L’entrée dans un réseau de soins pour personnes dépendantes n’était donc pas évidente pour ces consommateurs de cocaïne. Le fait de travailler, notamment, les maintenait dans un certain déni de la gravité de leur situation. Les structures connues étaient identifiées comme une aide pour les héroïnomanes ayant totalement perdu la maîtrise de leur vie. Certains cocaïnomanes comme PHILIPPE craignaient en outre pour leur anonymat et leur carrière professionnelle s’ils s’adressaient à de tels centres. Une autre difficulté rencontrée par une partie de ces personnes est le désarroi de certains médecins auxquels ils se sont parfois adressés.
Lorsque finalement la situation s’est suffisamment détériorée, la demande d’aide initiale est alors le plus souvent adressée au médecin traitant.
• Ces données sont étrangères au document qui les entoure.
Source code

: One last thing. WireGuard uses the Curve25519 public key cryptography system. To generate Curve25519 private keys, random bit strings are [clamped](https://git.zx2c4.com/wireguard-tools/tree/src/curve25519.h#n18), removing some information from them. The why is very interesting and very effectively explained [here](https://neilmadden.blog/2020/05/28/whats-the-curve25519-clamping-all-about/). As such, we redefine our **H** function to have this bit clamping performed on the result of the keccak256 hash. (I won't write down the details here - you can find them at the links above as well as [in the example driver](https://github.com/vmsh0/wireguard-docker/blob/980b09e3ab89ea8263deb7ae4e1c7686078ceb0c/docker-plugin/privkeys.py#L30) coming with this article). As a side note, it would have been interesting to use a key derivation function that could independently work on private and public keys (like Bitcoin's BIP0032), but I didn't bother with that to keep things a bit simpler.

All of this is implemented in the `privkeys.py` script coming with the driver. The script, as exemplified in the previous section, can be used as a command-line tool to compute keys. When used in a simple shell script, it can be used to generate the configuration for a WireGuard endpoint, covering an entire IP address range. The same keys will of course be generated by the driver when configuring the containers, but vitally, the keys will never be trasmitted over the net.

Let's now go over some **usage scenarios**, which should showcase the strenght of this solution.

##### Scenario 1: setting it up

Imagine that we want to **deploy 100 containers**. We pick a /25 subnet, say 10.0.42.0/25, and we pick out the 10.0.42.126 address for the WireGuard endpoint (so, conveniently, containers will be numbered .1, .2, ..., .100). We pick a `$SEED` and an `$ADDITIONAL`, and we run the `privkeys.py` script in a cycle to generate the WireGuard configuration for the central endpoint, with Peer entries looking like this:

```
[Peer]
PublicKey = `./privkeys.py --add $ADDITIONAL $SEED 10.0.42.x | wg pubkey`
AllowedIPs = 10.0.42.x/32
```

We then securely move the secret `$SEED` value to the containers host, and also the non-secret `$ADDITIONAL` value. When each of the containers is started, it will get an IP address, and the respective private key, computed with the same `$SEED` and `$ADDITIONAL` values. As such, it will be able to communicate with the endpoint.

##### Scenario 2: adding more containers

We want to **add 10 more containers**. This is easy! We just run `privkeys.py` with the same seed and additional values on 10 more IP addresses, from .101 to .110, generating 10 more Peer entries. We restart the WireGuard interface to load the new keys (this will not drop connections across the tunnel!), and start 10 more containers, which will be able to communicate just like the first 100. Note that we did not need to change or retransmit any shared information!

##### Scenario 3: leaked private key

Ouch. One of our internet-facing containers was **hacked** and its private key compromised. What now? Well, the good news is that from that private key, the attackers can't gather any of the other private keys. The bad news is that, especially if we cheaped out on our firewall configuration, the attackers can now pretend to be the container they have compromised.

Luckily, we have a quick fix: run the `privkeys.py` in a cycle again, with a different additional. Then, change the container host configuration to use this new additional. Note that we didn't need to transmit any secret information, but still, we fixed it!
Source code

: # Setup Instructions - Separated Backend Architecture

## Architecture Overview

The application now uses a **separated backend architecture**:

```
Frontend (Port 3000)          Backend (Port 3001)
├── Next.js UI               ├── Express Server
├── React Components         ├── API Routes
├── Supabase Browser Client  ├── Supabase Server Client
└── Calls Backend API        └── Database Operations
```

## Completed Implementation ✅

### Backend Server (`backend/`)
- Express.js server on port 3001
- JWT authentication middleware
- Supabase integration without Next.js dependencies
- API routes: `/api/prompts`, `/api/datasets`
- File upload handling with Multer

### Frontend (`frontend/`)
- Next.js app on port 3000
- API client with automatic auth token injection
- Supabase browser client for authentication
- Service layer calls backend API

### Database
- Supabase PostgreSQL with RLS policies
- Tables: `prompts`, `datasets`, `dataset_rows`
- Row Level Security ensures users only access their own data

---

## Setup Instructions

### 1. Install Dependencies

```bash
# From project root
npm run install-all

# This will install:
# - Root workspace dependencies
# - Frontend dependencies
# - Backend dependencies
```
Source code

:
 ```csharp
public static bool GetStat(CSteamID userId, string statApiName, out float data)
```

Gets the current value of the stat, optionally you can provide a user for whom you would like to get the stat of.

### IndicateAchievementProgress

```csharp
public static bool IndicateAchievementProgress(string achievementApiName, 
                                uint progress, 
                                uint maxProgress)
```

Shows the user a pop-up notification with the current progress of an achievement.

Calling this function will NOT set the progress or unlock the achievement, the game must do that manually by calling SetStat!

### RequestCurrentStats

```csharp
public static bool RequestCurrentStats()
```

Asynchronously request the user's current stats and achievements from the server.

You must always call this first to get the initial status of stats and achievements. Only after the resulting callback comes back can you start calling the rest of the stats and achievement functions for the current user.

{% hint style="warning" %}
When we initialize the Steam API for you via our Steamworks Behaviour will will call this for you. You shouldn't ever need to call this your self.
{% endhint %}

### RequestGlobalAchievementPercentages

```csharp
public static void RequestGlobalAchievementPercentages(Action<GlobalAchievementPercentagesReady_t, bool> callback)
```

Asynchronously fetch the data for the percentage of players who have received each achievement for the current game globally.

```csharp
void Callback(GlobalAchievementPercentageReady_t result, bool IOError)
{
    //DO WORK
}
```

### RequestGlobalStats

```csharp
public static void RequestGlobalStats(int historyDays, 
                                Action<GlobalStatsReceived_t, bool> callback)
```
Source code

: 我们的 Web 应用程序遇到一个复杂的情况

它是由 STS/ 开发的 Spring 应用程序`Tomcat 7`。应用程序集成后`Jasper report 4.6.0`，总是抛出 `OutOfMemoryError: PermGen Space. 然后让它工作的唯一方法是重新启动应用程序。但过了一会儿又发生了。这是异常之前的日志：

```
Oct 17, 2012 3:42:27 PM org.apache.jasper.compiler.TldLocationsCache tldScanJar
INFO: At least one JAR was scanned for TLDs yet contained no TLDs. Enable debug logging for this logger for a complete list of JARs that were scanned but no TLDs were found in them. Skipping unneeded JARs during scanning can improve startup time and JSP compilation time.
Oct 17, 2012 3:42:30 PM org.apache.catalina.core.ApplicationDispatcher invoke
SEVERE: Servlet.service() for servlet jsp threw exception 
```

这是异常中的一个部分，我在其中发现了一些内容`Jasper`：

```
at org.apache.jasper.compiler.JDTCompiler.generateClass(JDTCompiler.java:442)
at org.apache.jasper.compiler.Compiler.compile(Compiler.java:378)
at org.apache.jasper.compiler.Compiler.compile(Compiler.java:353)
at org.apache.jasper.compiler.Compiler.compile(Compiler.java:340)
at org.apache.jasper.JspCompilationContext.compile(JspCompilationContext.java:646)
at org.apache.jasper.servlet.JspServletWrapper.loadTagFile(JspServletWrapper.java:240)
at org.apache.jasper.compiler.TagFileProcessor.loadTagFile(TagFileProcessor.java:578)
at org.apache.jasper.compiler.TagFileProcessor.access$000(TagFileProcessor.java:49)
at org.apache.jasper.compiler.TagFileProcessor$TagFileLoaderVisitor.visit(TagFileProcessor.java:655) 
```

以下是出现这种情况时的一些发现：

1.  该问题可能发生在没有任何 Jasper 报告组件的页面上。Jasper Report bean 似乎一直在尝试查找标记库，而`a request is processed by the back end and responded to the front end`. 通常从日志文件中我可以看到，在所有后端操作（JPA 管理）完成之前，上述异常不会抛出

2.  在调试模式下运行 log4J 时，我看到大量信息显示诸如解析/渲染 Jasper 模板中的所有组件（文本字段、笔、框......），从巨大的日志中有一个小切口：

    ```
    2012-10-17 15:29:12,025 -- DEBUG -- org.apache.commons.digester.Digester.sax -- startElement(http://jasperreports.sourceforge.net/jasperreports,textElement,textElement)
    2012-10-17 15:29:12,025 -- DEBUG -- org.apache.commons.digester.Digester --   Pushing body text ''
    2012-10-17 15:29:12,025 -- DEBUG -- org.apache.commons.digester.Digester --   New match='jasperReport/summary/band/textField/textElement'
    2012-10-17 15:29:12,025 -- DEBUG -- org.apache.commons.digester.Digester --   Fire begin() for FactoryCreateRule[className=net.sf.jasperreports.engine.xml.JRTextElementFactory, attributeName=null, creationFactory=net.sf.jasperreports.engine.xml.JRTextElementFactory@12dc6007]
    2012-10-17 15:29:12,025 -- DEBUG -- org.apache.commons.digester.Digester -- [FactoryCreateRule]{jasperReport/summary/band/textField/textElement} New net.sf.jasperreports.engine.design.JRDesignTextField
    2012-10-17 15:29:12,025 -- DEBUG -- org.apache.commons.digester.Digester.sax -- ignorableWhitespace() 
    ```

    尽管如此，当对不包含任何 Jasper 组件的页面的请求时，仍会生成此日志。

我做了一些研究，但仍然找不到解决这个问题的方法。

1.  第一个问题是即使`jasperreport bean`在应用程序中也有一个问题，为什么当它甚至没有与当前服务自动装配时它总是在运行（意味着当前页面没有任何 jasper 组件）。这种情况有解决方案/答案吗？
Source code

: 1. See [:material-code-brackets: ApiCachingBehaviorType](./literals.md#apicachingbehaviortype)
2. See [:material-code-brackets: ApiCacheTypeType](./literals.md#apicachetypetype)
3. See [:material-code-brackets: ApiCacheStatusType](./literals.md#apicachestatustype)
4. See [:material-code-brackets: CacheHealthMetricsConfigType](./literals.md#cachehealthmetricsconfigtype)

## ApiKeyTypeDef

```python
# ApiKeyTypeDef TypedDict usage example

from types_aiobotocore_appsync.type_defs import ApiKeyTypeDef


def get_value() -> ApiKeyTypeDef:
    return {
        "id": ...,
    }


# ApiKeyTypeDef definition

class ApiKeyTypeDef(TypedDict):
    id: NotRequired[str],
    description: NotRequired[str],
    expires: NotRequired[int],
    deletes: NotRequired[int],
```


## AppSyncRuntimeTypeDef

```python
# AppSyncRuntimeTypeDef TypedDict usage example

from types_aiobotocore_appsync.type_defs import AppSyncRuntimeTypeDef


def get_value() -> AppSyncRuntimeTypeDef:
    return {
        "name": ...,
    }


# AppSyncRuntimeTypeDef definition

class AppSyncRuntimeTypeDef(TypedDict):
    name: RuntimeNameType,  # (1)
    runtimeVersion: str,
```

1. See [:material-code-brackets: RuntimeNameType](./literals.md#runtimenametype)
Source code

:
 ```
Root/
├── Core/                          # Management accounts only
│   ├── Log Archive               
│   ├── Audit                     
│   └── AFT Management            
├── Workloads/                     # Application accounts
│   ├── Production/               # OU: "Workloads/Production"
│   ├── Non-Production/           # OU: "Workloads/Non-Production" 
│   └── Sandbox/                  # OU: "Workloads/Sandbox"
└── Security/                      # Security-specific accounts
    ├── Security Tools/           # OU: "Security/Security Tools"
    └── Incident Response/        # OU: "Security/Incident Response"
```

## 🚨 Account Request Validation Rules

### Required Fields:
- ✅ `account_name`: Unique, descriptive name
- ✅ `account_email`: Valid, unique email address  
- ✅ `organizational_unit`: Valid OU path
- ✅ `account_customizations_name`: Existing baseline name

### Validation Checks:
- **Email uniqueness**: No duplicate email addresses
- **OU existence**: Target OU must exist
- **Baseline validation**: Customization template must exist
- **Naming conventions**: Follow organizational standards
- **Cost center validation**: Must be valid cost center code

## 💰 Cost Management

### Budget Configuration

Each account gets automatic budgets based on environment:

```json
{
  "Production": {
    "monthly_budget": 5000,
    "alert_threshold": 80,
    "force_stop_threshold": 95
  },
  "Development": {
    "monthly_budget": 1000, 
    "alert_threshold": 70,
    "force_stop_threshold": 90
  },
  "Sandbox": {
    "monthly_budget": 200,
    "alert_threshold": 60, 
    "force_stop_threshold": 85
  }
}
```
Celui-ci oriente ensuite la personne vers un établissement spécialisé, comme cela s’est passé pour JULIE, BRETT et THIERRY. Cela n’a toutefois pas été le cas de PHILIPPE qui est entré en centre de traitement au bénéfice de l’article 44 (choix donné par le juge entre prison ou traitement), ni de MARC qui s’est sorti de sa dépendance uniquement avec l’aide des groupes d’entraide des Narcotiques Anonymes.
Notons pour terminer que quatre des personnes interviewées fréquentent régulièrement ces groupes d’aide au maintien de l’abstinence où ils se retrouvent et s’identifient avec des ex-consommateurs de différentes substances (héroïne entre autres). Il n’existe pas encore en Suisse de groupes spécifiques de Cocaïnomanes Anonymes comme on en trouve en Amérique du nord. Il semble donc qu’une fois intégré dans une démarche d’abstinence et de développement personnel, la non identification avec les autres toxicomanes disparaît au profit de la découverte de nombreuses similitudes quant à certains aspects de la dépendance: entre autres l’obsession du produit, l’incapacité de contrôler la consommation, les pertes de maîtrise, la difficulté à gérer ses émotions et les relations aux autres.
La dépendance de la cocaïne, comme de toute drogue, crée de grandes souffrances pour le consommateur comme pour son entourage. Le fait d’être inséré socialement et professionnellement retarde sans doute la dégradation et facilite le rétablissement mais ne protège en aucun cas du risque de dépendance. Les médecins traitants ont un rôle clé à jouer comme relais entre les patients et les structures spécialisées. Même au plus profond du déni et de la déchéance, les personnes interviewées mentionnent avoir gardé par moment une certaine lucidité à propos de leur situation et un maigre espoir d’un avenir meilleur. Ces brefs soupçons de clairvoyance doivent être utilisés au maximum par les premiers professionnels consultés comme levier pour stimuler la motivation du malade dépendant à entrer dans un système de soins. Enfin, il est toujours possible de sortir de la dépendance pour retrouver une qualité de vie et restaurer une meilleure estime de soi, au prix, il est vrai, d’un investissement personnel important dans le rétablissement.
Les auteurs remercient avec gratitude les cinq personnes qui ont bien voulu témoigner de leur expérience.